#### Dataset section
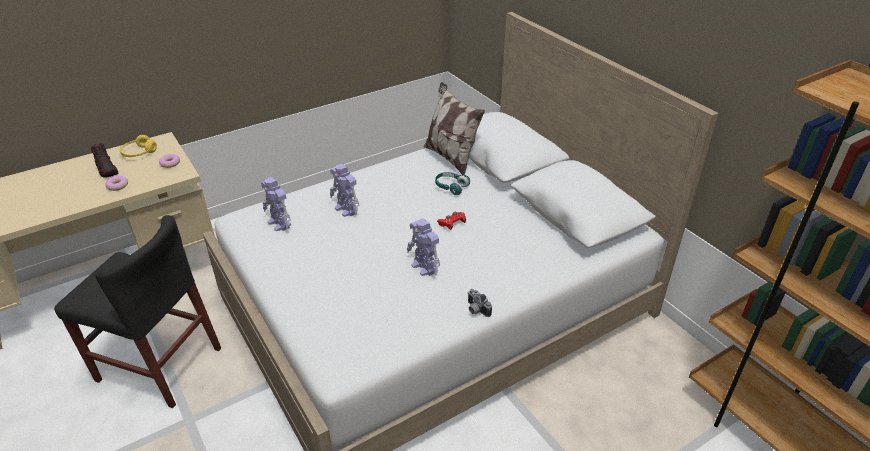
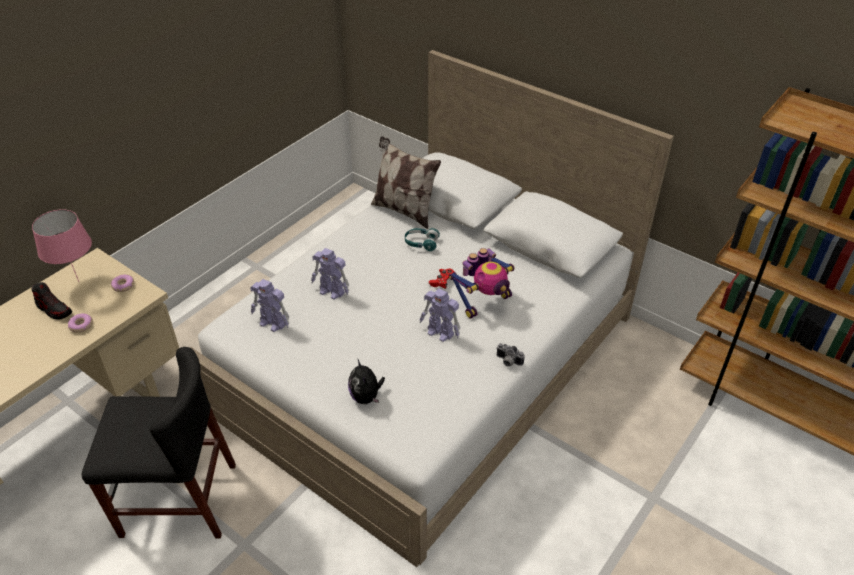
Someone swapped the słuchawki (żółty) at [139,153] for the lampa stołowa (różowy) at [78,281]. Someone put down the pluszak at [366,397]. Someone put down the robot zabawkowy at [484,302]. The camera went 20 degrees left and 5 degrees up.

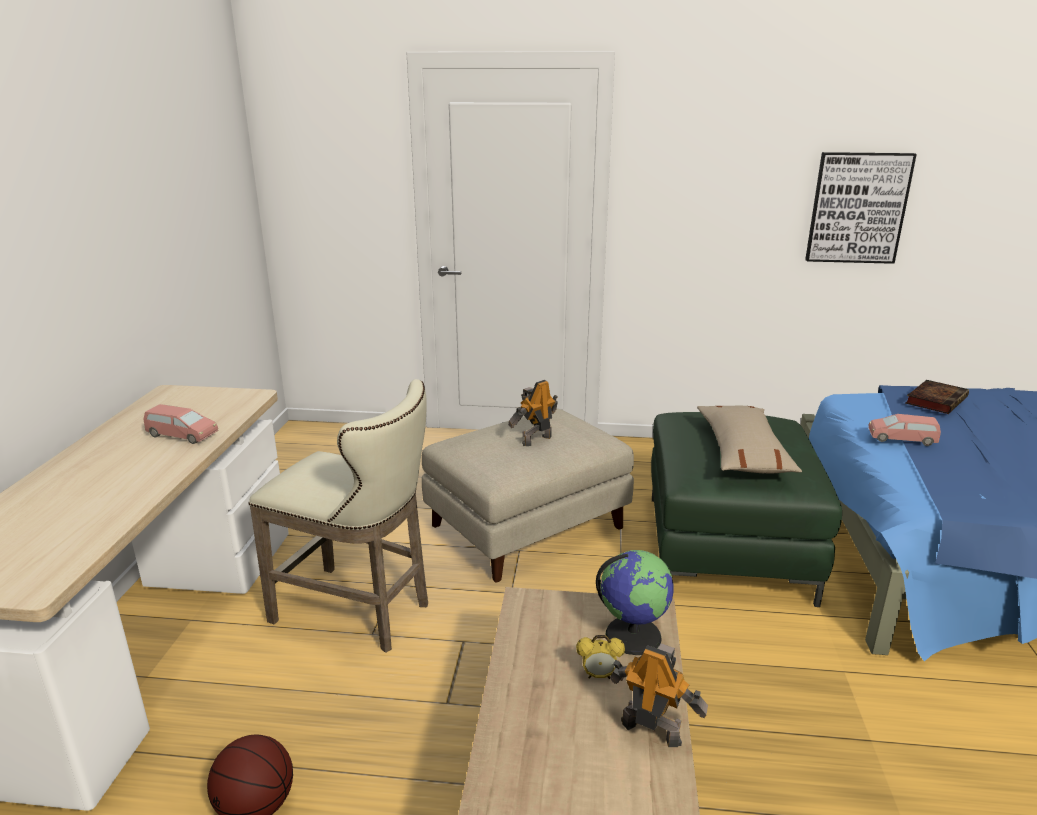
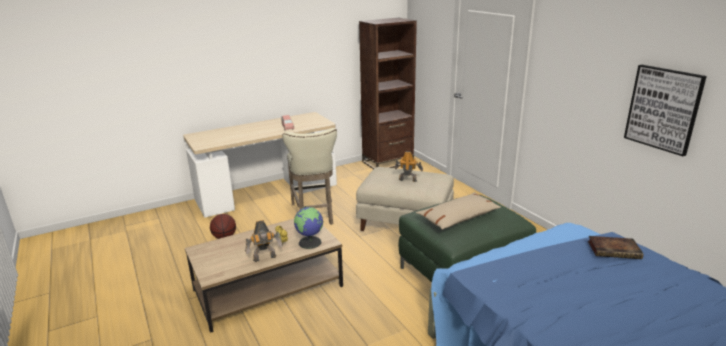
Someone rotated the robot zabawkowy at [651,730] by 75 degrees clockwise. Someone took away the samochodzik (różowy) at [901,439]. Someone put down the regał (brązowy) at [388,162]. The camera went 55 degrees right and 0 degrees up.

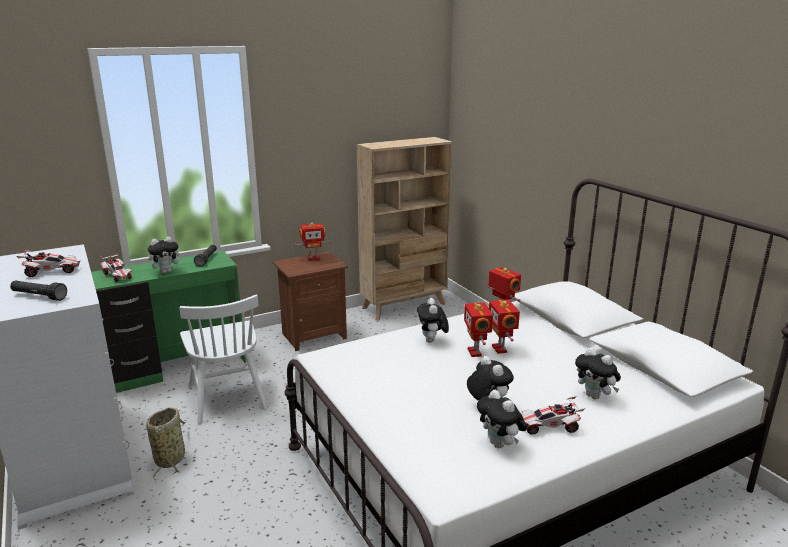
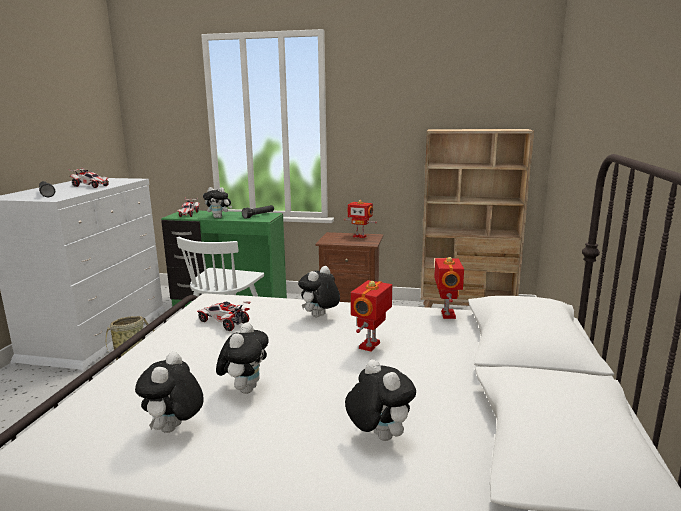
Someone took away the robot zabawkowy at [476,352]. Someone carried the samochodzik from [549,427] to [223,323]. Someone rotated the pluszak at [595,396] by 150 degrees clockwise. The camera went 40 degrees right and 5 degrees down.

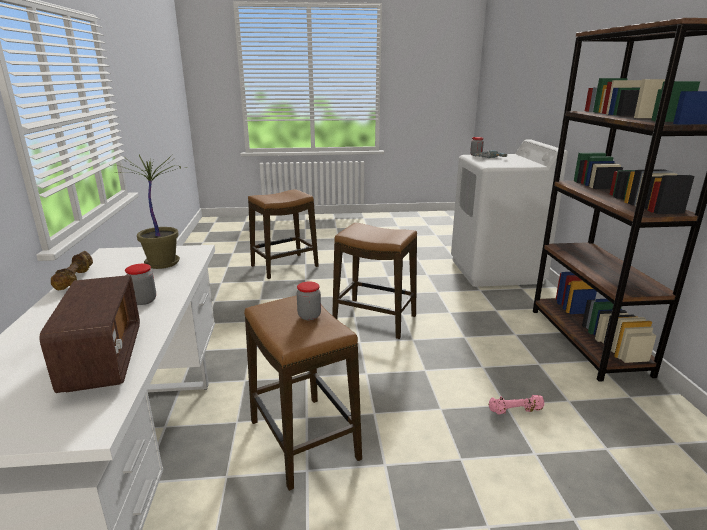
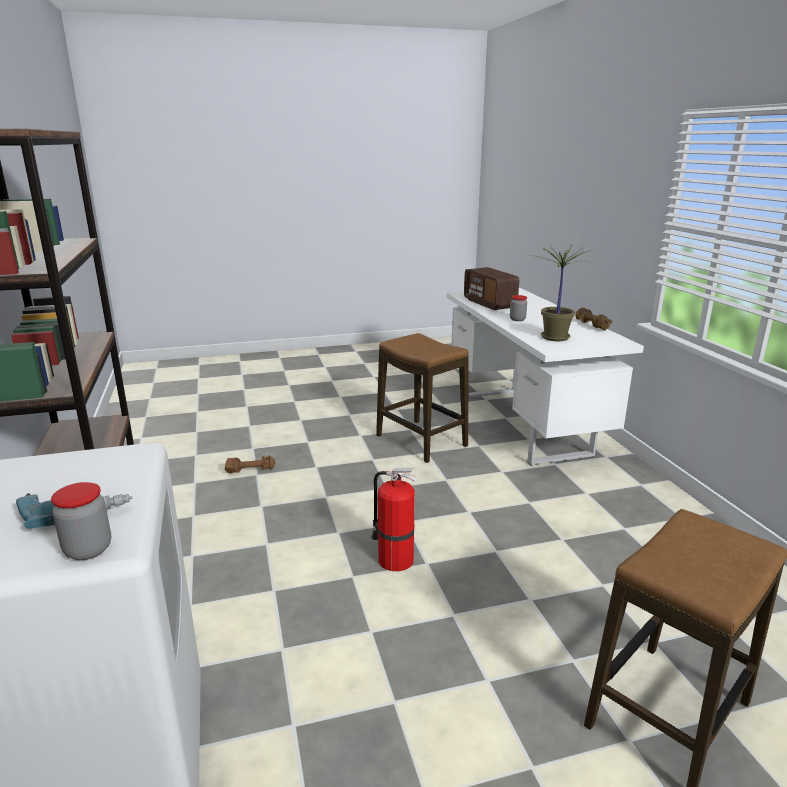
Someone took away the słoik at [309,316]. Someone swapped the stołek at [375,320] for the gaśnica at [394,559]. Someone repainted the hantel (różowy) at [515,411], which became the hantel (brązowy) at [250,470]. The camera went 170 degrees right and 0 degrees up.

#### Work required
Please retype the data exactly, but do not carry over any picture.

#### Output of the exercise
Someone swapped the słuchawki (żółty) at [139,153] for the lampa stołowa (różowy) at [78,281]. Someone put down the pluszak at [366,397]. Someone put down the robot zabawkowy at [484,302]. The camera went 20 degrees left and 5 degrees up.

Someone rotated the robot zabawkowy at [651,730] by 75 degrees clockwise. Someone took away the samochodzik (różowy) at [901,439]. Someone put down the regał (brązowy) at [388,162]. The camera went 55 degrees right and 0 degrees up.

Someone took away the robot zabawkowy at [476,352]. Someone carried the samochodzik from [549,427] to [223,323]. Someone rotated the pluszak at [595,396] by 150 degrees clockwise. The camera went 40 degrees right and 5 degrees down.

Someone took away the słoik at [309,316]. Someone swapped the stołek at [375,320] for the gaśnica at [394,559]. Someone repainted the hantel (różowy) at [515,411], which became the hantel (brązowy) at [250,470]. The camera went 170 degrees right and 0 degrees up.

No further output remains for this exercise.